_Directions for this task_:
Please repeat, character for character, the lines of the entries that begin with the line containing "Luana Jucara Dal Agnol" and end with the line containing "- [ ] A short-term", including both of those lines.

[Collected data]
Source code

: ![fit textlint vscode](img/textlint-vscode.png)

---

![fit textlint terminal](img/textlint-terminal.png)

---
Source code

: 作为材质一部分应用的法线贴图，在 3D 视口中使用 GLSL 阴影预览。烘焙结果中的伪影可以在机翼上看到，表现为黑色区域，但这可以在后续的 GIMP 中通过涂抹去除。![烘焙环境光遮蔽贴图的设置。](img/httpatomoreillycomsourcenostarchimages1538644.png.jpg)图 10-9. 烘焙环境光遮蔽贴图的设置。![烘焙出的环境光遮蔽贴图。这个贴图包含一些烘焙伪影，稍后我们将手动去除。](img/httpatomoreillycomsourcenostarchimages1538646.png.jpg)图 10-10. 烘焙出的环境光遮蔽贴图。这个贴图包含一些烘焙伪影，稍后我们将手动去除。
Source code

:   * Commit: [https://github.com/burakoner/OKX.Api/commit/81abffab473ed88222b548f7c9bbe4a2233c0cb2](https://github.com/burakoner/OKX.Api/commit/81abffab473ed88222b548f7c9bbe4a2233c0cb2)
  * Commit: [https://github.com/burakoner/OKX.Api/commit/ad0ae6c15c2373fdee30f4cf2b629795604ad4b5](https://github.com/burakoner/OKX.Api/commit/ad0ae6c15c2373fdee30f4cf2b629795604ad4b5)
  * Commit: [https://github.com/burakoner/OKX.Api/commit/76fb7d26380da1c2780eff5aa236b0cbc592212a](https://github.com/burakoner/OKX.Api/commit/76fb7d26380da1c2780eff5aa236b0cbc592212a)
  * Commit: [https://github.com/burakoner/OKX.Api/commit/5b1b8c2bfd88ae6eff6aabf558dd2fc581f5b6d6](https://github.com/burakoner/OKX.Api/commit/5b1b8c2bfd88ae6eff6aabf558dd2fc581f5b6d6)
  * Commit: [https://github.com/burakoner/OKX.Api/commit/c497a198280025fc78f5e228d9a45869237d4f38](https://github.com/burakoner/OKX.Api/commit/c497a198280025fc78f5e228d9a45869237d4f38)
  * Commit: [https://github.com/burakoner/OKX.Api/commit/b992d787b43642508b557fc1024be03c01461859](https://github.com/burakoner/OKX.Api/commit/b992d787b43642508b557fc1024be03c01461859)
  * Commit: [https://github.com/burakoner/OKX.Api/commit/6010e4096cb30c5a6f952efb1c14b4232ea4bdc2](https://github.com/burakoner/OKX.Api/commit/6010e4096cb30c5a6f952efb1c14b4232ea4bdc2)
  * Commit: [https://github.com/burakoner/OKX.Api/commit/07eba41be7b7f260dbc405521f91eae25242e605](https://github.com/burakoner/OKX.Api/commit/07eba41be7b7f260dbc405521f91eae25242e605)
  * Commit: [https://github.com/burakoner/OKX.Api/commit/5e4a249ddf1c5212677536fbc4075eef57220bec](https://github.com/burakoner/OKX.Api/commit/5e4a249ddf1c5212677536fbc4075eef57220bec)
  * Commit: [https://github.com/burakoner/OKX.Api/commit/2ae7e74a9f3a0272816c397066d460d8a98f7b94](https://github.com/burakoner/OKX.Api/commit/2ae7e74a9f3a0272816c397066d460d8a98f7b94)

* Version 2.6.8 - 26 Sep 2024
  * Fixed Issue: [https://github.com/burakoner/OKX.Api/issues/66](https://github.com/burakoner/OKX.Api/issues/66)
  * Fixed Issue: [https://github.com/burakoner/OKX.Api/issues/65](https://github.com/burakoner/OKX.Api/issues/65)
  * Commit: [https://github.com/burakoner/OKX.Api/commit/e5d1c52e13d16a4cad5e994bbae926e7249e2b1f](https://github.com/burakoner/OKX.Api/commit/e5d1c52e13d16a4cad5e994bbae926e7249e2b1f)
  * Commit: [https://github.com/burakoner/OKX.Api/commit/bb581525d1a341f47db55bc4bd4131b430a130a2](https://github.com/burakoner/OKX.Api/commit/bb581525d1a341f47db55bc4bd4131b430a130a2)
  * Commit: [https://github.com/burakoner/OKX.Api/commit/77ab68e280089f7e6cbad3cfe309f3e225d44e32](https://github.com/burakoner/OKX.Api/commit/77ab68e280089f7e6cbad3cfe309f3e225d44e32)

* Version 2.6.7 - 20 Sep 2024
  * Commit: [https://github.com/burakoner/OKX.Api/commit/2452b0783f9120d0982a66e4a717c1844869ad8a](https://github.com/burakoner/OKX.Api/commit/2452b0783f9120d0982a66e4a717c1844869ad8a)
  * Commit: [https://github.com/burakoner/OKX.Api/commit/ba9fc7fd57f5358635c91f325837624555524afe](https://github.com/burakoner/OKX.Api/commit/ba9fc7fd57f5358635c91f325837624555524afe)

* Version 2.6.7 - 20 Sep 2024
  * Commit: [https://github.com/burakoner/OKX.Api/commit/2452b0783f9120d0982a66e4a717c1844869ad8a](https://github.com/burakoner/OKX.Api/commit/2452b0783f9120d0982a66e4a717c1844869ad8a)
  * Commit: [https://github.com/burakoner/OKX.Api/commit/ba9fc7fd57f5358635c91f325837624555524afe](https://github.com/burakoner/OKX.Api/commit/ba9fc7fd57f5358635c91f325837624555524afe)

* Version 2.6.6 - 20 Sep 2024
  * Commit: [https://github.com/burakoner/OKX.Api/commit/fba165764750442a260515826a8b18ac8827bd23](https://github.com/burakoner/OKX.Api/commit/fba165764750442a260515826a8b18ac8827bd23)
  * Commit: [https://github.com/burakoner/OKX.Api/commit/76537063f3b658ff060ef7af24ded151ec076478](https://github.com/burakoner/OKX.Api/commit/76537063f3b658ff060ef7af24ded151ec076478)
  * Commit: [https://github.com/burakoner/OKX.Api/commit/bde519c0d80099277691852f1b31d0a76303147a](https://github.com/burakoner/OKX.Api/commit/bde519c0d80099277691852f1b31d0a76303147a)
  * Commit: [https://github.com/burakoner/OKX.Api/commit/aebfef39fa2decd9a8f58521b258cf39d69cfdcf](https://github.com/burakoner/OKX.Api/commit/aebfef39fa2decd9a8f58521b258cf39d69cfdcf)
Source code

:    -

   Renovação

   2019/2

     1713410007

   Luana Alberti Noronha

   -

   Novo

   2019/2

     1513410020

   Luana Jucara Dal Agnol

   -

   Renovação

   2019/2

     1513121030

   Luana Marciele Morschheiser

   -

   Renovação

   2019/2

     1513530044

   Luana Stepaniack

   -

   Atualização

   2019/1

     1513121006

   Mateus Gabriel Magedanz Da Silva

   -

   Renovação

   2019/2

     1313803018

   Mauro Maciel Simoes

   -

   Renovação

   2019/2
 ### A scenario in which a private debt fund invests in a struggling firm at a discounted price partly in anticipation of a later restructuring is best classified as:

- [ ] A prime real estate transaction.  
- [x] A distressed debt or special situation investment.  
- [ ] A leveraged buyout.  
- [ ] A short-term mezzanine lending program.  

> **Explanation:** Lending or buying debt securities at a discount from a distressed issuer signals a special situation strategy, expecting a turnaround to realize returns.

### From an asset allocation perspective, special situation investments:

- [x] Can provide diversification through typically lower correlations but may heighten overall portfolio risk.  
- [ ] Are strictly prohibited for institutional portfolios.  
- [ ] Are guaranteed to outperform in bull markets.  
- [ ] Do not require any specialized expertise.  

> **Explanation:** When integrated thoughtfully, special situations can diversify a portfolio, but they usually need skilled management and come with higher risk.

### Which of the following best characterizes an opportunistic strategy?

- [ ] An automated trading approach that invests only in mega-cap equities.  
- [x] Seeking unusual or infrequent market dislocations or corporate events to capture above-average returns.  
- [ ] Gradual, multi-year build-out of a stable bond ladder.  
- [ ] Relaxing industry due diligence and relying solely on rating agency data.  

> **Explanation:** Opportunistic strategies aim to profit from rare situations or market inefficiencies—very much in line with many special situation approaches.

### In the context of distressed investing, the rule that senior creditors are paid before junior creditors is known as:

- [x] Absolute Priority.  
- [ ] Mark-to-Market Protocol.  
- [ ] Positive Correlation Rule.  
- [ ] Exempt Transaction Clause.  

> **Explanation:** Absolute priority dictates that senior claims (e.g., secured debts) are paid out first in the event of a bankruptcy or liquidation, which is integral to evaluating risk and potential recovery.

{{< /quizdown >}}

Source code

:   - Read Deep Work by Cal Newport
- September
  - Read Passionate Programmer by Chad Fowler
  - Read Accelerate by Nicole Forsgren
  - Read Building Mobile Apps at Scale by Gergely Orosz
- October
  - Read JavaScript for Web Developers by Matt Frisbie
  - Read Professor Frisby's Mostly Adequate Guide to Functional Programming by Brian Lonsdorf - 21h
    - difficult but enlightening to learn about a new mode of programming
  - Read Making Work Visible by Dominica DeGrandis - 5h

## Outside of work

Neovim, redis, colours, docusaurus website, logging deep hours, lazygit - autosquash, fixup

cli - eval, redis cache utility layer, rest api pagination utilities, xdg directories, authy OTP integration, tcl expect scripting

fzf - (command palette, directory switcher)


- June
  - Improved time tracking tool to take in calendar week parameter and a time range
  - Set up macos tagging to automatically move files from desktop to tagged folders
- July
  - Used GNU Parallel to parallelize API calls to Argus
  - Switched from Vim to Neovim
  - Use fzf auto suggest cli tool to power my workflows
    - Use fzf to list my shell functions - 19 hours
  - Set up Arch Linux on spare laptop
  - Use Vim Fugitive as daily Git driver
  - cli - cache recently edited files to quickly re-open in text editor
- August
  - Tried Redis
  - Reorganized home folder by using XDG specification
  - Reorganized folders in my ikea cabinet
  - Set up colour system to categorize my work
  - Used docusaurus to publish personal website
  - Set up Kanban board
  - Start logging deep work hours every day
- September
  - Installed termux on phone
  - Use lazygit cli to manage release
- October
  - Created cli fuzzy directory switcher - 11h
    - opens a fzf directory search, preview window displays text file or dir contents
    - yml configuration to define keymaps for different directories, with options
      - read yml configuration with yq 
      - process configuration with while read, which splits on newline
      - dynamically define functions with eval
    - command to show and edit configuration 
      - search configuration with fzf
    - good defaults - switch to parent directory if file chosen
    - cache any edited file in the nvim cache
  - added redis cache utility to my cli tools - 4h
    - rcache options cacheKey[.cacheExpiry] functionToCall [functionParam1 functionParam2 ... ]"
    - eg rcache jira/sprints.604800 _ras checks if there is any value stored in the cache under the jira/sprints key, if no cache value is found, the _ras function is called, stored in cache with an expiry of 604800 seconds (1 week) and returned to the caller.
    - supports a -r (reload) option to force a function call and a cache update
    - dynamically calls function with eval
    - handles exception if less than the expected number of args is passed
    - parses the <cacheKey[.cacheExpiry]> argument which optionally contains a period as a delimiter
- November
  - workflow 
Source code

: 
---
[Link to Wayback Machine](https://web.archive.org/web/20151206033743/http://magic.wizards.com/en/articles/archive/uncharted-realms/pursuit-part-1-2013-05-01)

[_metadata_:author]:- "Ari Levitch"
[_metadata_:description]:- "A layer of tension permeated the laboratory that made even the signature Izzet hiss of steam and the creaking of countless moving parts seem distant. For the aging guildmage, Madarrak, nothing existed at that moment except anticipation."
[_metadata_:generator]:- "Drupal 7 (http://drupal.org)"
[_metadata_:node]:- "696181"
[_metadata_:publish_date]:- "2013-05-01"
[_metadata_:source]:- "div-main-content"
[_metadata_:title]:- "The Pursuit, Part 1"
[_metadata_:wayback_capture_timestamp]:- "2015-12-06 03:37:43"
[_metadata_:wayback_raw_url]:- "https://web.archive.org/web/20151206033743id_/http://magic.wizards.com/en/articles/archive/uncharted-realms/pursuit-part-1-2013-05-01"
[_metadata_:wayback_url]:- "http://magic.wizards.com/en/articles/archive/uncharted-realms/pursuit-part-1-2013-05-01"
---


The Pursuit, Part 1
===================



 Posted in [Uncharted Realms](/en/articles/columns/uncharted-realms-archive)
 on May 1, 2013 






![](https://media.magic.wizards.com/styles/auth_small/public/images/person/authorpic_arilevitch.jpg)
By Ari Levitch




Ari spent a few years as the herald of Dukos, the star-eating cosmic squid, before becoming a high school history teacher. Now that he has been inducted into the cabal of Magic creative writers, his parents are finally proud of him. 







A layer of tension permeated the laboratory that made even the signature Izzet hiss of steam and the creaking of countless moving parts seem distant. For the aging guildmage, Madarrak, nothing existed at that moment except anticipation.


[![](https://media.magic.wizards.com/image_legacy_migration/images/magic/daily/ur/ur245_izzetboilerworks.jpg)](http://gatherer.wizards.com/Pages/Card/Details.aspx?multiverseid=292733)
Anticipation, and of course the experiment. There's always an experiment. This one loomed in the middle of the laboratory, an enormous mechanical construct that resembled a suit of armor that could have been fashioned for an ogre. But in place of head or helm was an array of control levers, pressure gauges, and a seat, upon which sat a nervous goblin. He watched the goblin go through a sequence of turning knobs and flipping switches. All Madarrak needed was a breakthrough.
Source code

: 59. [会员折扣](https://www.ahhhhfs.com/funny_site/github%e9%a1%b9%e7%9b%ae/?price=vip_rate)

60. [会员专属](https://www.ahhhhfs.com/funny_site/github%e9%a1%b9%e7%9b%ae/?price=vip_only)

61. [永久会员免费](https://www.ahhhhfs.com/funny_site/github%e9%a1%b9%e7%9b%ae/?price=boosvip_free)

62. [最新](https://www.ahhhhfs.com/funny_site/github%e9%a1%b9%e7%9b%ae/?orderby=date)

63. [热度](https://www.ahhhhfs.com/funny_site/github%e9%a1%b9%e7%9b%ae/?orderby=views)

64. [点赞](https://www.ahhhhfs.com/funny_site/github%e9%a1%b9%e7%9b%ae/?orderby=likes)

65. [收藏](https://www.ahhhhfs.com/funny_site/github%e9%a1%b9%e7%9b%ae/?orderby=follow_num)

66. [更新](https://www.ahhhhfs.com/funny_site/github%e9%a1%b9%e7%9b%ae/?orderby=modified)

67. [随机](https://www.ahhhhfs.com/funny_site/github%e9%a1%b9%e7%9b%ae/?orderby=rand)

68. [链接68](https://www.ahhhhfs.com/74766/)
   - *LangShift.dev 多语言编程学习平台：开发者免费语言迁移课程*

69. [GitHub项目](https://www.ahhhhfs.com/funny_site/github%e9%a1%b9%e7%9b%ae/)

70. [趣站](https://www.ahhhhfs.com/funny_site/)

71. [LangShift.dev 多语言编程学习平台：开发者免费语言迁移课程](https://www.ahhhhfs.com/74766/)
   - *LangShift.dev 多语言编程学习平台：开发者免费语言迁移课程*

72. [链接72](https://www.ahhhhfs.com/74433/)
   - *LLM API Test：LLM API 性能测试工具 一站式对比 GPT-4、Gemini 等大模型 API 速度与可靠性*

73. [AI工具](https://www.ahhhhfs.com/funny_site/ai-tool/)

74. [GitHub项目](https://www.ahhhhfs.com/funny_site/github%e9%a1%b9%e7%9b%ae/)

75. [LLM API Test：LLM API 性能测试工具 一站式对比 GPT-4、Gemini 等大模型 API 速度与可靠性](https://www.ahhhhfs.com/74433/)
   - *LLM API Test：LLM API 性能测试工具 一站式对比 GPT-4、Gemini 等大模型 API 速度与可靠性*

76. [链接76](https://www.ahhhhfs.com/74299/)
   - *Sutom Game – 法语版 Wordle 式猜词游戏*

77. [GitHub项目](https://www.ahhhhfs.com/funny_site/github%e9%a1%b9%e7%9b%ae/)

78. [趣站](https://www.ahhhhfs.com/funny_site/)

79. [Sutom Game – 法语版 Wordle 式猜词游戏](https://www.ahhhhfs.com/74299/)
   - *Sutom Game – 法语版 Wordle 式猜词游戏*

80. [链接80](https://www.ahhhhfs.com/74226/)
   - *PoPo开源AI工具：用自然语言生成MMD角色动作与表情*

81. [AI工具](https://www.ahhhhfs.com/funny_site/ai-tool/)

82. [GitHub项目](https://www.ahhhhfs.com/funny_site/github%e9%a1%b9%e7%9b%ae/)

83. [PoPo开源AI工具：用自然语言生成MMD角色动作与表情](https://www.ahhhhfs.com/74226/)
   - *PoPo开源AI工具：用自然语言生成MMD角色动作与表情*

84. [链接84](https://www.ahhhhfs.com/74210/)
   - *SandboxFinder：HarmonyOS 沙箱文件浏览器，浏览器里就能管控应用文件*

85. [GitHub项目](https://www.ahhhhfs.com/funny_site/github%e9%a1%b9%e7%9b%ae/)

_Task solution_:
   Luana Jucara Dal Agnol

   -

   Renovação

   2019/2

     1513121030

   Luana Marciele Morschheiser

   -

   Renovação

   2019/2

     1513530044

   Luana Stepaniack

   -

   Atualização

   2019/1

     1513121006

   Mateus Gabriel Magedanz Da Silva

   -

   Renovação

   2019/2

     1313803018

   Mauro Maciel Simoes

   -

   Renovação

   2019/2
 ### A scenario in which a private debt fund invests in a struggling firm at a discounted price partly in anticipation of a later restructuring is best classified as:

- [ ] A prime real estate transaction.  
- [x] A distressed debt or special situation investment.  
- [ ] A leveraged buyout.  
- [ ] A short-term mezzanine lending program.  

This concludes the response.